J’ai perdu beaucoup de moi même en rencontrant V. J’ai perdu de ma liberté, de mon coté imprévisible, qu’il me reproche à chaque fois qu’elle refait surface. J’ai perdu mes amis (ou ce que je pensais etre des amis, en réalité, mais la j’en ai vraiment plus). J’ai des potes, certes, mais ce sont les siens, j’ai été adoptée dans sa bande de potes mais ce n’est pas la mienne. J’ai personne à qui envoyer un message en sortant du taf a 20h pour aller boire un verre. J’ai quelques amis, certes, avec qui je discute et partage mes émois mais ce n’est pas toujours suffisant. Et parfois je m’en fous, mais parfois j’en chiale. Je suis seule, je me sens seule.
Je n’ai aucun hobby, aucune passion, je me suis auto proclamée workaholic. Je bosse la semaine et les week ends, et mes jours de repos ne sont jamais ceux de V, alors on se croise, le soir, on se vautre sur le canapé devant une top série à suivre et plein de bouffe qui nous fait culpabiliser mais qu’on engloutit quand même.
Ah et la bouffe… Avant de rencontrer V, j’étais a 2-3kg de ce que les meufs un peu obsédées comme moi appellent poids idéal, je m’étais défoncée pendant deux mois et j’avais perdu ces foutus 15kg de gras qui s’étaient accumulés et me faisaient ressembler à une petite patate obèse. Puis je l’ai rencontré, et trois ans plus tard j’ai tout repris, même plus. Et je n’y arrive plus. Je n’arrive plus à me motiver, parce qu’apres tout il m’aime comme je suis et on ne peut pas vraiment me qualifier de "grosse" mais je me déteste. Hier je me suis fait vomir, parce que j’avais prévu de ne rien manger, mais j’ai mangé et j’ai regretté, ce n’était pas arrivé depuis un bail et je dois admettre que c’est dégueulasse, la gueule bouffie et les doigts qui puent le vomi. Mais je me sentais mieux...
Je me me rends compte que j’ai quand même pondu un sacré pavé, tout ça pour que dire que je suis complètement paumée.
Je joue avec le feu, j’ai envie de tout plaquer et en même temps j’ai tellement à perdre.

- **ENTRÉES**:
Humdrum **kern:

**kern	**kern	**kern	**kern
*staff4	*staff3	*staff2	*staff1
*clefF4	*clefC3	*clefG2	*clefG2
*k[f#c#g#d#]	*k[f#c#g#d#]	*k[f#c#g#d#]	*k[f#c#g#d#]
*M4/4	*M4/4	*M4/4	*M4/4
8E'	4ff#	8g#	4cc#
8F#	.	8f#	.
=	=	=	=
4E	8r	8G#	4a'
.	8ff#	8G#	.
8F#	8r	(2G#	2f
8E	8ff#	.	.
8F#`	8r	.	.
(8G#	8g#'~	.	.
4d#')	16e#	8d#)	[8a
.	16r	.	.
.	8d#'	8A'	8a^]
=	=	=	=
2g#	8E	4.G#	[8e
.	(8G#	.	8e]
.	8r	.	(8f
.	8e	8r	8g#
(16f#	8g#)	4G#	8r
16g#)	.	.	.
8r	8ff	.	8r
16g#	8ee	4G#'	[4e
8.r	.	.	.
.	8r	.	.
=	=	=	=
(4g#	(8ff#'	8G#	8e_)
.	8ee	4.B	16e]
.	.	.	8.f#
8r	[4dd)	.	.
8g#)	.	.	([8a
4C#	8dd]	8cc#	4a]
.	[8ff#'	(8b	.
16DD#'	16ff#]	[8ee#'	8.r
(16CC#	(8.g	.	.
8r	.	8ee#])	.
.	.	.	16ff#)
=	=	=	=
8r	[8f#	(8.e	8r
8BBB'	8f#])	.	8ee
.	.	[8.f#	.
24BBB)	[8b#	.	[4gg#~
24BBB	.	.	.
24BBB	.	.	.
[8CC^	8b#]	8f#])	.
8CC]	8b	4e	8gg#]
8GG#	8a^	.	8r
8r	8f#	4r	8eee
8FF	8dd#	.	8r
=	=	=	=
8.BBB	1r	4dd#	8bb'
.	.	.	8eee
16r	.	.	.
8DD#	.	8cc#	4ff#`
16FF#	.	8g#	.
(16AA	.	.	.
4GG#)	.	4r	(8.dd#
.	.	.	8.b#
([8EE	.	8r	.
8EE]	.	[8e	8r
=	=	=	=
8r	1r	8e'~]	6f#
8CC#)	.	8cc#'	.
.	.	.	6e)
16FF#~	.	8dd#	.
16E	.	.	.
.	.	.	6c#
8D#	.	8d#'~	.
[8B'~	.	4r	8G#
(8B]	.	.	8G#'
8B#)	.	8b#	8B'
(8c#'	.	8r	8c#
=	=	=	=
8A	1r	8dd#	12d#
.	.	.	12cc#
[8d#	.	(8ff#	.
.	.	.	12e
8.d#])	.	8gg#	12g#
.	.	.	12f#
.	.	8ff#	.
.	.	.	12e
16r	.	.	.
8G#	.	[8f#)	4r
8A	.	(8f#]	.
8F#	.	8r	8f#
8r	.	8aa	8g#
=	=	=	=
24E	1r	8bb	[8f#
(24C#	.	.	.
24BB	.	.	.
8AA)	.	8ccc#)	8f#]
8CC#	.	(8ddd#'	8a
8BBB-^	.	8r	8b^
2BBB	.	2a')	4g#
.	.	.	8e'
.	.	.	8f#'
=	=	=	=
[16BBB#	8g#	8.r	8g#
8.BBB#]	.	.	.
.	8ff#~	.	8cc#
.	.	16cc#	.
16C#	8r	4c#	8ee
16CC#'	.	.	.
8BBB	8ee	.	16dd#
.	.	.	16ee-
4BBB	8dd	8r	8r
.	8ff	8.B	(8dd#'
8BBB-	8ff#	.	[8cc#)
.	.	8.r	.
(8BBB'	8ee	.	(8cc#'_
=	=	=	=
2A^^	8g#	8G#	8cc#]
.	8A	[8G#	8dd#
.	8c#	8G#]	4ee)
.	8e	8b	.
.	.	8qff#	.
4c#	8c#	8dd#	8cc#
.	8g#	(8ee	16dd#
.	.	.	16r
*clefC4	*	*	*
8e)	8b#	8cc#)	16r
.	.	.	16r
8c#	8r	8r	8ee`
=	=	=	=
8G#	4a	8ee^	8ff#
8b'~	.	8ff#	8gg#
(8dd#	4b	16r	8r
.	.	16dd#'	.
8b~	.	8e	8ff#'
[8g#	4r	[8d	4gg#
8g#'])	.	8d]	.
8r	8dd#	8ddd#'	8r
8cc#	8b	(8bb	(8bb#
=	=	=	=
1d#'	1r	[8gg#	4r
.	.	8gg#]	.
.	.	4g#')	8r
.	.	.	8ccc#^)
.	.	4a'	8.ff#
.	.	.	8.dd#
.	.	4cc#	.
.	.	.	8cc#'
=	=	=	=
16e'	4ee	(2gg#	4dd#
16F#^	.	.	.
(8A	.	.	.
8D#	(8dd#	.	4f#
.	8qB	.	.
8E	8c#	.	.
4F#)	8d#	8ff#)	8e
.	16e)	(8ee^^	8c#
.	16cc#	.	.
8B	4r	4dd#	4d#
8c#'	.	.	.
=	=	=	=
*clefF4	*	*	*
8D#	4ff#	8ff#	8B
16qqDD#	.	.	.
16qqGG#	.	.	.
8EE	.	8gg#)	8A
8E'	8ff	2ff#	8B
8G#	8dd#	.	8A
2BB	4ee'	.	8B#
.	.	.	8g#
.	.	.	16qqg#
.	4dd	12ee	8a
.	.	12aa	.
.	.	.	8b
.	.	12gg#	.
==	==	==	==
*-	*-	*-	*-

- **CONSIGNES**:
[1] Transcrivez le témoignage de « Je n’ai aucun » jusqu'à « engloutit quand même. ».
[2] Poursuivez le témoignage à partir de sa dernière phrase.

- **RÉPONSES PAR CONSIGNE**:
[1]
Je n’ai aucun hobby, aucune passion, je me suis auto proclamée workaholic. Je bosse la semaine et les week ends, et mes jours de repos ne sont jamais ceux de V, alors on se croise, le soir, on se vautre sur le canapé devant une top série à suivre et plein de bouffe qui nous fait culpabiliser mais qu’on engloutit quand même.

[2]
Quand on me pose la question "est ce que tu l’aimes" je me sens triste. Je ne suis même pas capable d’y répondre. Oui je l’aime mais je l’aime d’une manière… Je sais pas. Je suis habituée à l’aimer, je suis habituée à le lui dire, c’est un amour calme, stable, le genre de je t’aime qu’un couple marié se dirait au bout de 20 ans de vie commune. Et c’est peut etre ça qui me rend triste… On s’aime, je sais qu’il m’aime, et voila, je le sais. Y a pas de surprise. Et je sais que c’est débile de s’en plaindre parce que certaines personnes rêveraient de cette stabilité, mais il me manque quelque chose pour pouvoir gueuler OUI, je l’aime. Et on me dit qu’il est normal que ça se tasse avec le temps, on me dit que c’est la vie, que c’est bien, que c’est stable. STABLE. STABLE STABLE STABLE STABLE. Je déteste le mot STABLE. Je sais que lui nous voit dans 25 ans, qu’il est sur de nous, qu’il nous voit avec des enfants, une maison et un énome husky. Et je nous voyais comme ça aussi, je voulais même que notre fille s’appelle Sybile, je nous voyais dans notre maison, perdus dans nos travaux, je nous voyais nous marier, j’imaginais sa demande (qui me pend au nez d’ailleurs pour l’année prochaine) mais pourquoi je n’y arrive plus ?
J’ai essayé de lui en parler, une fois. Je lui ai dit que je flippais ma race et qu’un crédit sur 25 ans ça me fait peur, parce que tu ne sais pas, tu ne peux pas prévoir ce que sera ta vie dans 10 ans. Il comprend pas. Selon lui si j’ai peur c’est que je crois pas en nous, et qu’on ne marche pas dans la meme direction. Et peut etre que je me voile la face, peut etre qu’il a raison.